- [Página]:
-*-*-

Las prácticas artísticas a partir de los sesenta hacían cada vez un mayor énfasis en que cualquier producción cultural, ya fuera visual o literaria, tendría que desafiar, si no es que erradicar por completo, los órdenes jerárquicos que diferenciaban a los supuestos novatos de los supuestos expertos. A decir verdad, la división jerárquica inherente entre formas privilegiadas de conocimiento que reclama el erudito —como un referente del interés de un público selecto basado en la clase— había sido un blanco constante de la mayoría de las vanguardias históricas y algunas de las neovanguardias. Bajo las circunstancias de expansión democrática continua, que inevitablemente conlleva consecuencias inmensas para la desublimación estética y subjetiva, era muy improbable que el crítico pudiera mantener la pose de “guardián del secreto” del arte (como Greenberg se había referido célebremente a una de las pinturas notables de Pollock).

 

Boceto de The Critic Smiles, de Jasper Johns

Jasper Johns, boceto para “The Critic Smiles”, 1959, carbonilla sobre papel, Matthew Marks Gallery, Nueva York.

-*-*-

Transcribe íntegro y sin cambios el texto sobre la figura del crítico de arte.

[Registros del conjunto de datos]
-*-*-

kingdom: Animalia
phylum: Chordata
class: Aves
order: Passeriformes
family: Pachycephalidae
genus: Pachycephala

-*-*-

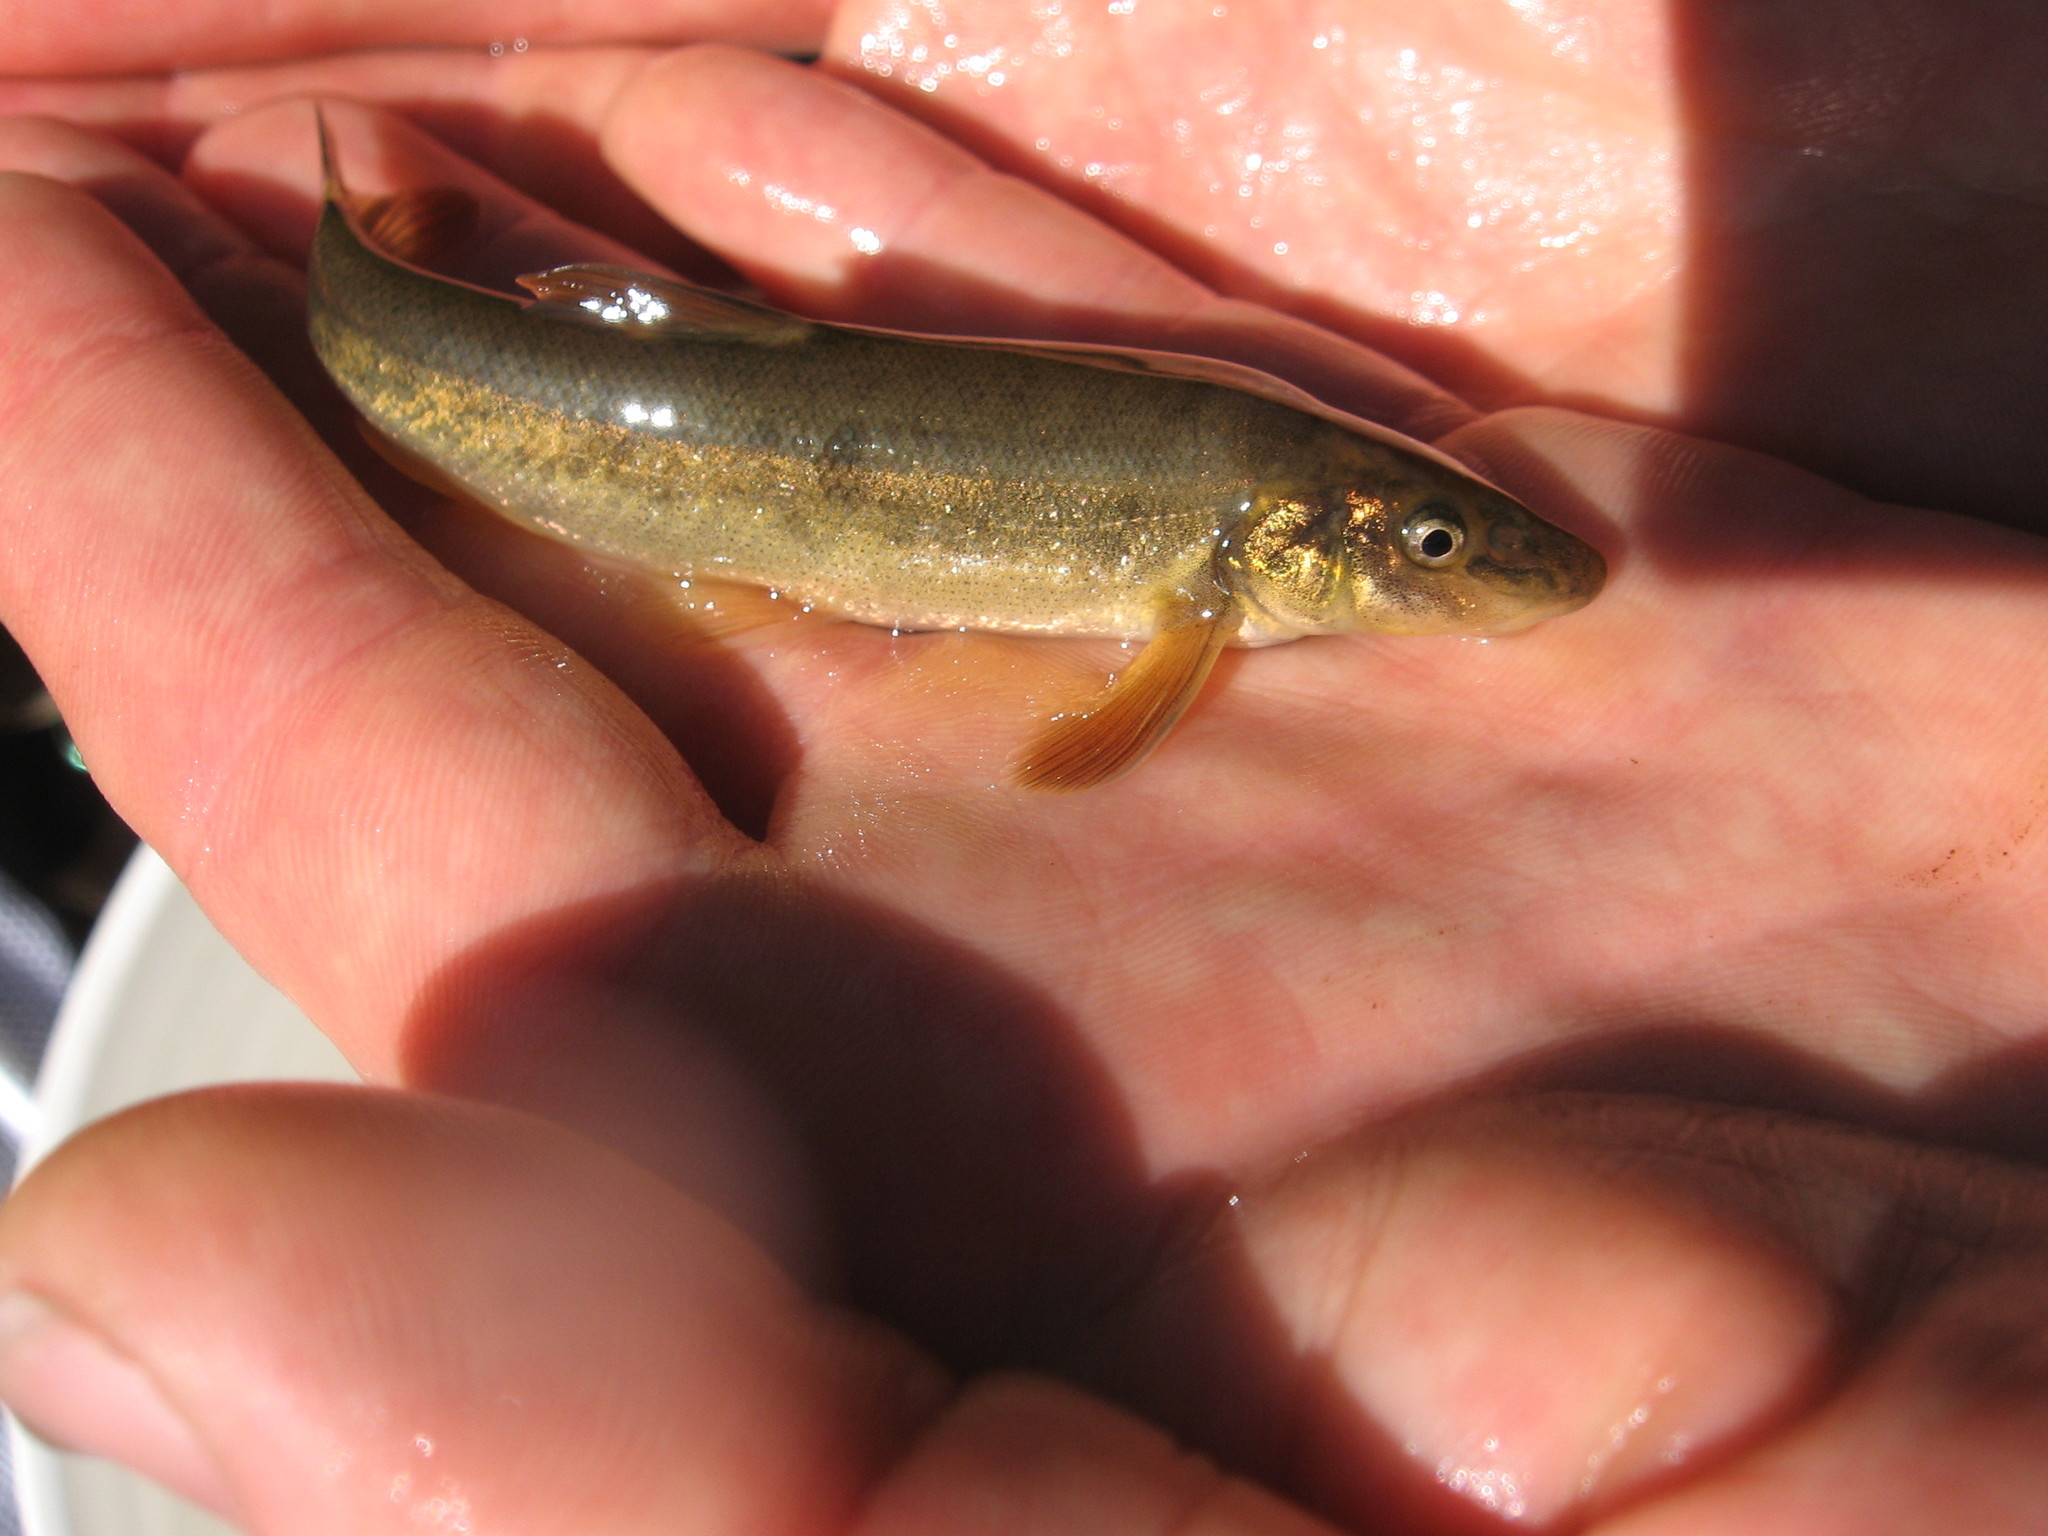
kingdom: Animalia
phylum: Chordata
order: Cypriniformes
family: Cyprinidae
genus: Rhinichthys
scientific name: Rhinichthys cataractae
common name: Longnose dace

-*-*-

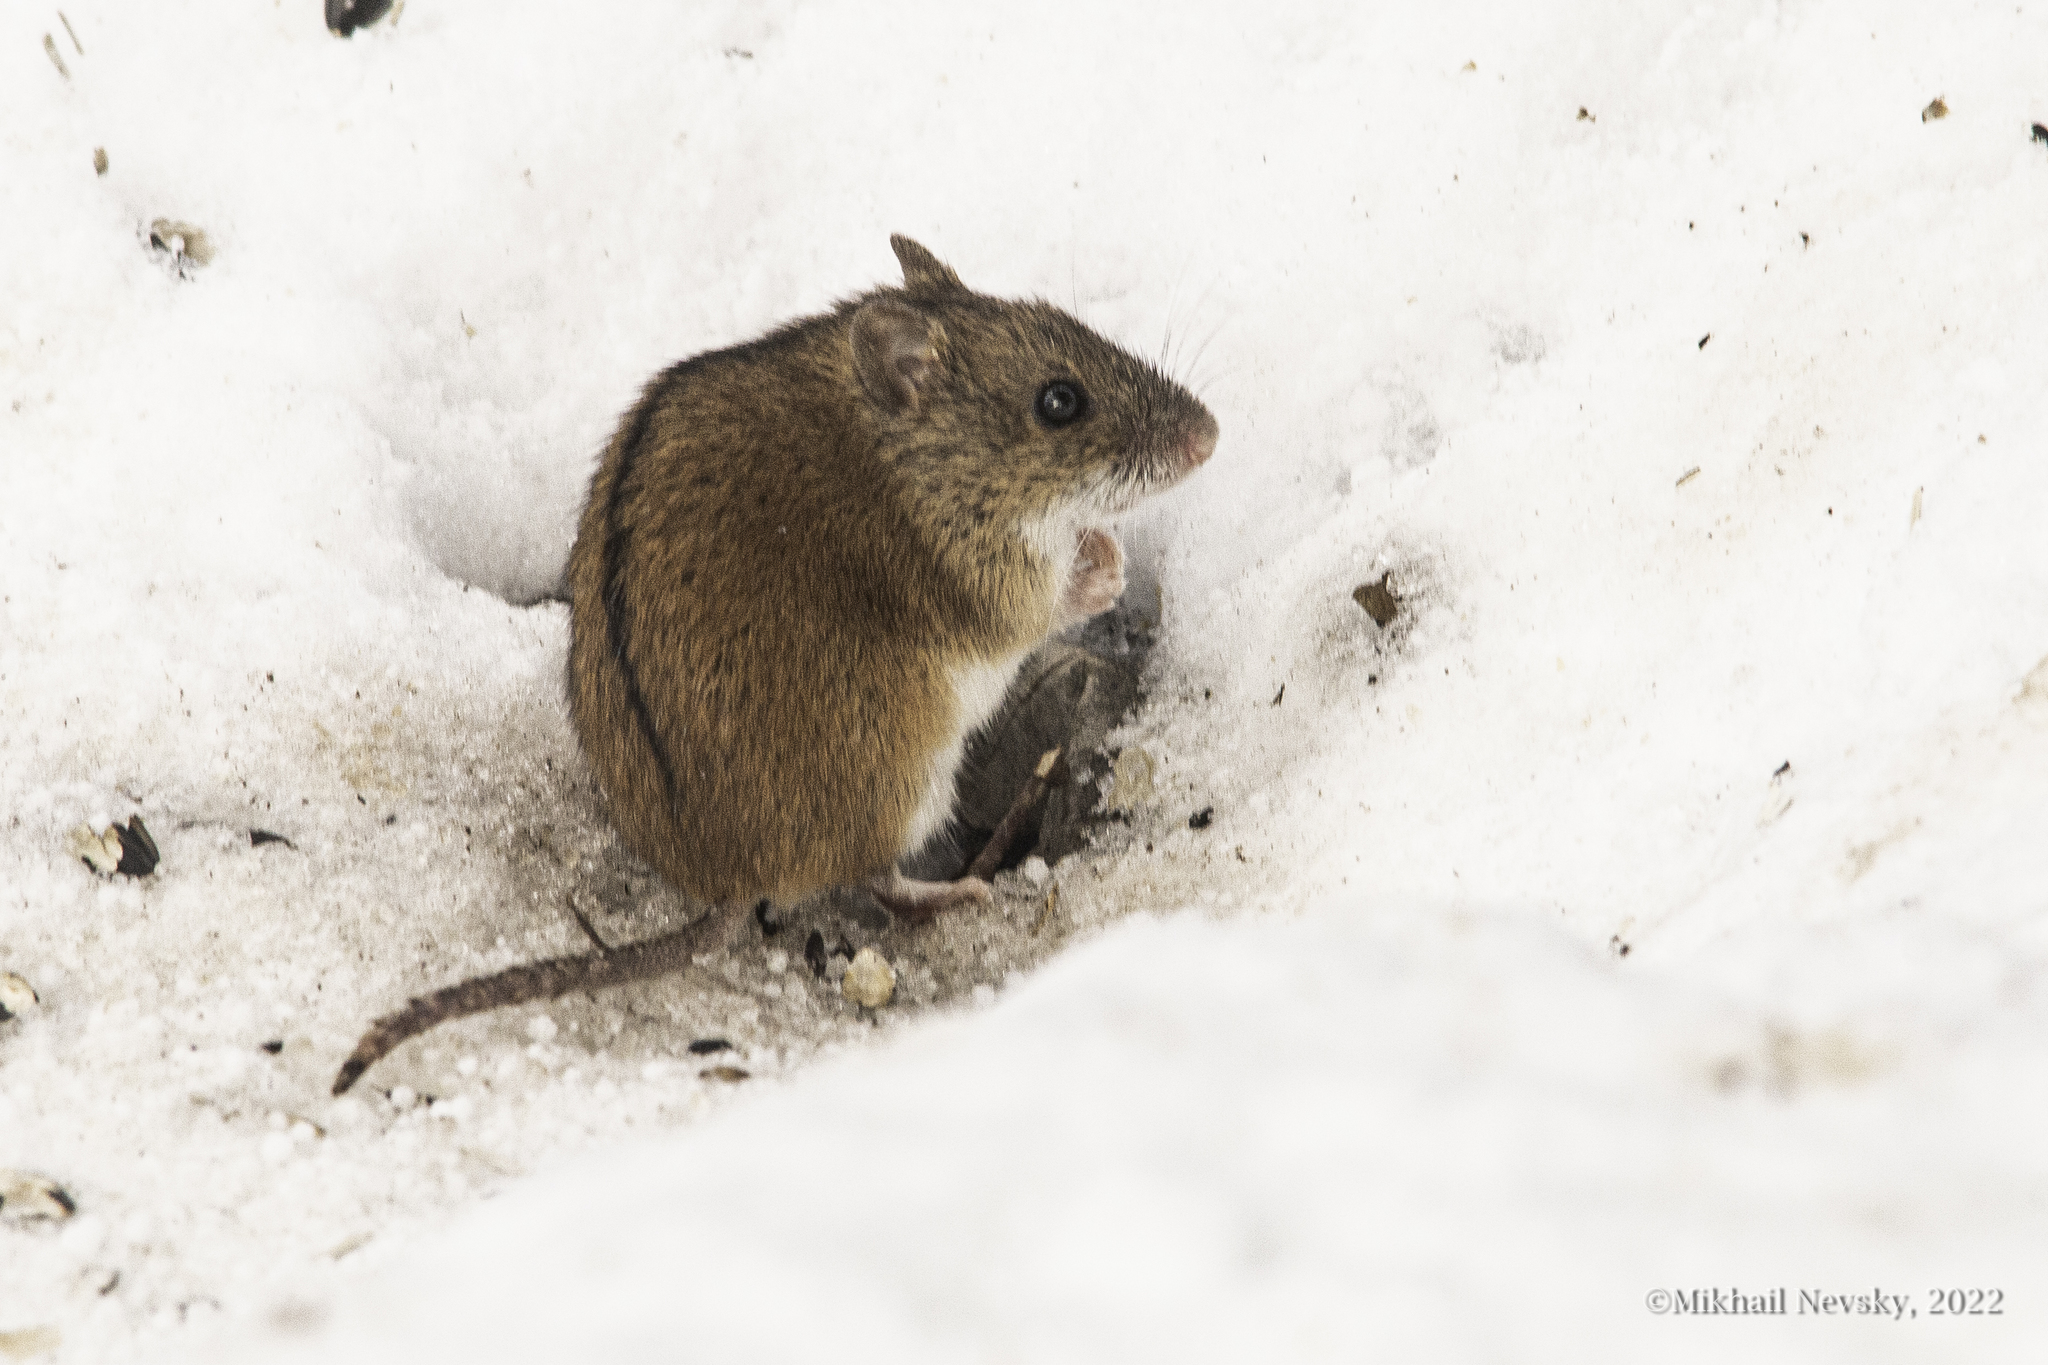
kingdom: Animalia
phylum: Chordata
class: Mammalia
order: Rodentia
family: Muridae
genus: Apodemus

-*-*-

- [Respuesta al ejercicio]:
Las prácticas artísticas a partir de los sesenta hacían cada vez un mayor énfasis en que cualquier producción cultural, ya fuera visual o literaria, tendría que desafiar, si no es que erradicar por completo, los órdenes jerárquicos que diferenciaban a los supuestos novatos de los supuestos expertos. A decir verdad, la división jerárquica inherente entre formas privilegiadas de conocimiento que reclama el erudito —como un referente del interés de un público selecto basado en la clase— había sido un blanco constante de la mayoría de las vanguardias históricas y algunas de las neovanguardias. Bajo las circunstancias de expansión democrática continua, que inevitablemente conlleva consecuencias inmensas para la desublimación estética y subjetiva, era muy improbable que el crítico pudiera mantener la pose de “guardián del secreto” del arte (como Greenberg se había referido célebremente a una de las pinturas notables de Pollock).

 

Boceto de The Critic Smiles, de Jasper Johns

Jasper Johns, boceto para “The Critic Smiles”, 1959, carbonilla sobre papel, Matthew Marks Gallery, Nueva York.